Dünkü toplantıda ne yazık ki spordaki sorunların bu statüko içerisinde çözülemeyeceğini gördüm. Yıllardan beridir süre gelen sorunlar, maalesef popülist zihniyetlerle, adaletsiz dağıtımlarla, denetimsizliklerle ve ahbap çavuş ilişkilerinden bir türlü kurtulamadıgımızı gördüm. Bunun birincil nedeni uluslararası tanınmamışlıktır. Herkes başına buyruk hareket ettiği sürece ve hiç bir sorumluluk taşımadıgı sürece sporumuza disiplin gelmesi mümkün değildir. Ancak sadece tanınmamışlığın arkasına sığınmak da doğru değildir. Bir kere Genel Bütçe’den spora ve gençlige ayrılan pay % 1 olursa, bu ülkede sporu degil tartışmak konuşmak bile abesle iştigaldir. Ülkeyi yönetenlerin Gençliğe ve Spora verdikleri önem buysa, özverili çalışan federasyon başkan ve yöneticilerinin feryatlarına kulak veren kimse olmaz.
Ayrıca, şans oyunlarından elde edilen ve ülke sporunun gelişip yaygınlaşmasında önemli katkı payın bulunan Fon'un da, TC ile yapılan protokolde, 2014 yılında genel bütceye aktarılacak olması, sporumuza önemli ölçüde darbe vuracaktır.
Federasyonlardan beklentim, kendi sorunlarını bakana aktarırlarken, genel olarak tümünü ilgilendiren ve bu meblanın kazanılmasında çok mücadeleler veren geçmiş federasyon başkanlarının üstelik de yasal olarak elde ettikleri şans oyunları gelirlerinin ortadan kalkmaması için güç birliği yapmaları ve bu konuda kamuoyu oluşturmalarıdır.
Şunu çok iyi bilmelidirler ki, şans oyunlarından elde edilen gelir ortadan kalkarsa, genel bütçeden spora ayrılan % 1 lik payla hiç bir etkinlik yapılamayacaktır. O yüzden bir an önce tüm federasyonlar toplanıp bir deklerasyon yayımlayıp bu paranın daha da artırılması ile birlikte genel bütçeden çıkartılıp, sadece spor ve gençlik için harcanabilecek bir konuma getirlmesinin mücadelesi verilmelidir.

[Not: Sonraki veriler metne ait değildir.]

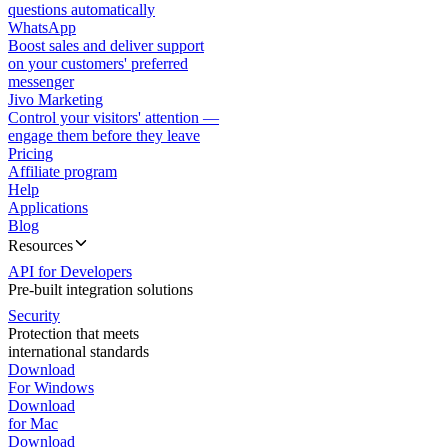
questions automatically
WhatsApp
Boost sales and deliver support
on your customers' preferred
messenger
Jivo Marketing
Control your visitors' attention —
engage them before they leave
Pricing
Affiliate program
Help
Applications
Blog
Resources
API for Developers
Pre-built integration solutions
Security
Protection that meets
international standards
Download
For Windows
Download
for Mac
Download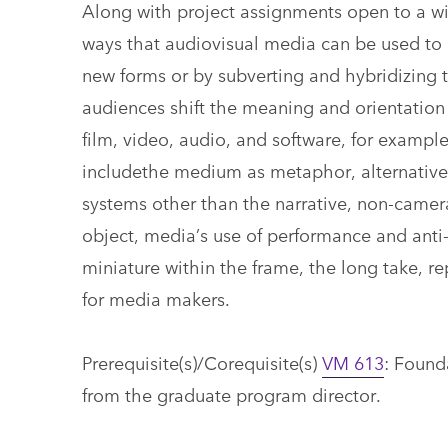
Along with project assignments open to a wi
ways that audiovisual media can be used to 
new forms or by subverting and hybridizing 
audiences shift the meaning and orientation 
film, video, audio, and software, for example
includethe medium as metaphor, alternative r
systems other than the narrative, non-camera
object, media’s use of performance and ant
miniature within the frame, the long take, r
for media makers.
Prerequisite(s)/Corequisite(s)
VM 613
: Found
from the graduate program director.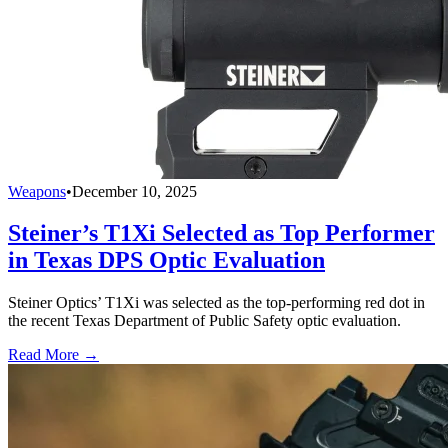
Weapons
•
December 10, 2025
Steiner’s T1Xi Selected as Top Performer
in Texas DPS Optic Evaluation
Steiner Optics’ T1Xi was selected as the top-performing red dot in
the recent Texas Department of Public Safety optic evaluation.
Read More →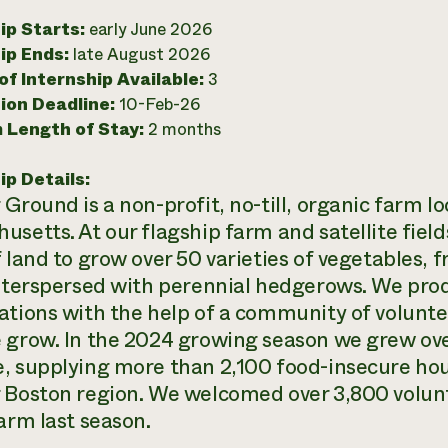
ip Starts:
early June 2026
ip Ends:
late August 2026
f Internship Available:
3
ion Deadline:
10-Feb-26
 Length of Stay:
2 months
ip Details:
 Ground is a non-profit, no-till, organic farm l
setts. At our flagship farm and satellite fields
 land to grow over 50 varieties of vegetables, f
interspersed with perennial hedgerows. We prod
ations with the help of a community of volunt
 grow. In the 2024 growing season we grew ov
, supplying more than 2,100 food-insecure ho
 Boston region. We welcomed over 3,800 voluntee
farm last season.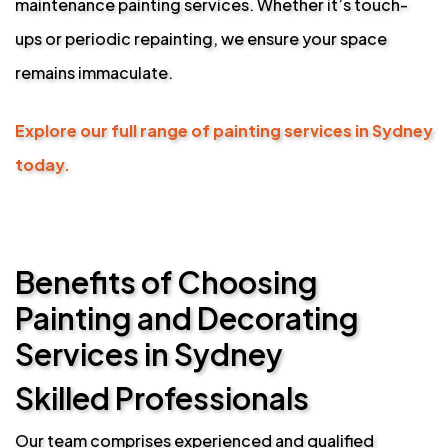
maintenance painting services. Whether it’s touch-
ups or periodic repainting, we ensure your space
remains immaculate.
Explore our full range of painting services in Sydney
today.
Benefits of Choosing
Painting and Decorating
Services in Sydney
Skilled Professionals
Our team comprises experienced and qualified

Bu fon zamanında bir çok mücadeleler sonunda elde edilmiştir. Hem de yasal olarak elde edilmiştir. Bu gün yapılan bir çok tesi bu fondan sağlanan kaynaklarla yapılmıştır. Yurt dışı temasların büyük bir bölümü de bu fondan karşılanarak sağlanmıştır. Sporun gelişmesi, motivasyonun artması ve başarılı sporcuların desteklenmesi de bu fondan yapılmıştır.
Bu fonun ortadan kalkması demek sporun büyük darbe alması demektir.
Yeniden toparlanan MOK bir an önce federsyonları toplayıp bu konuda etkin rol almalıdır. Yoksa bu fon kaybedilirse hepiniz sefilleri oynayacaksınız haberiniz olsun.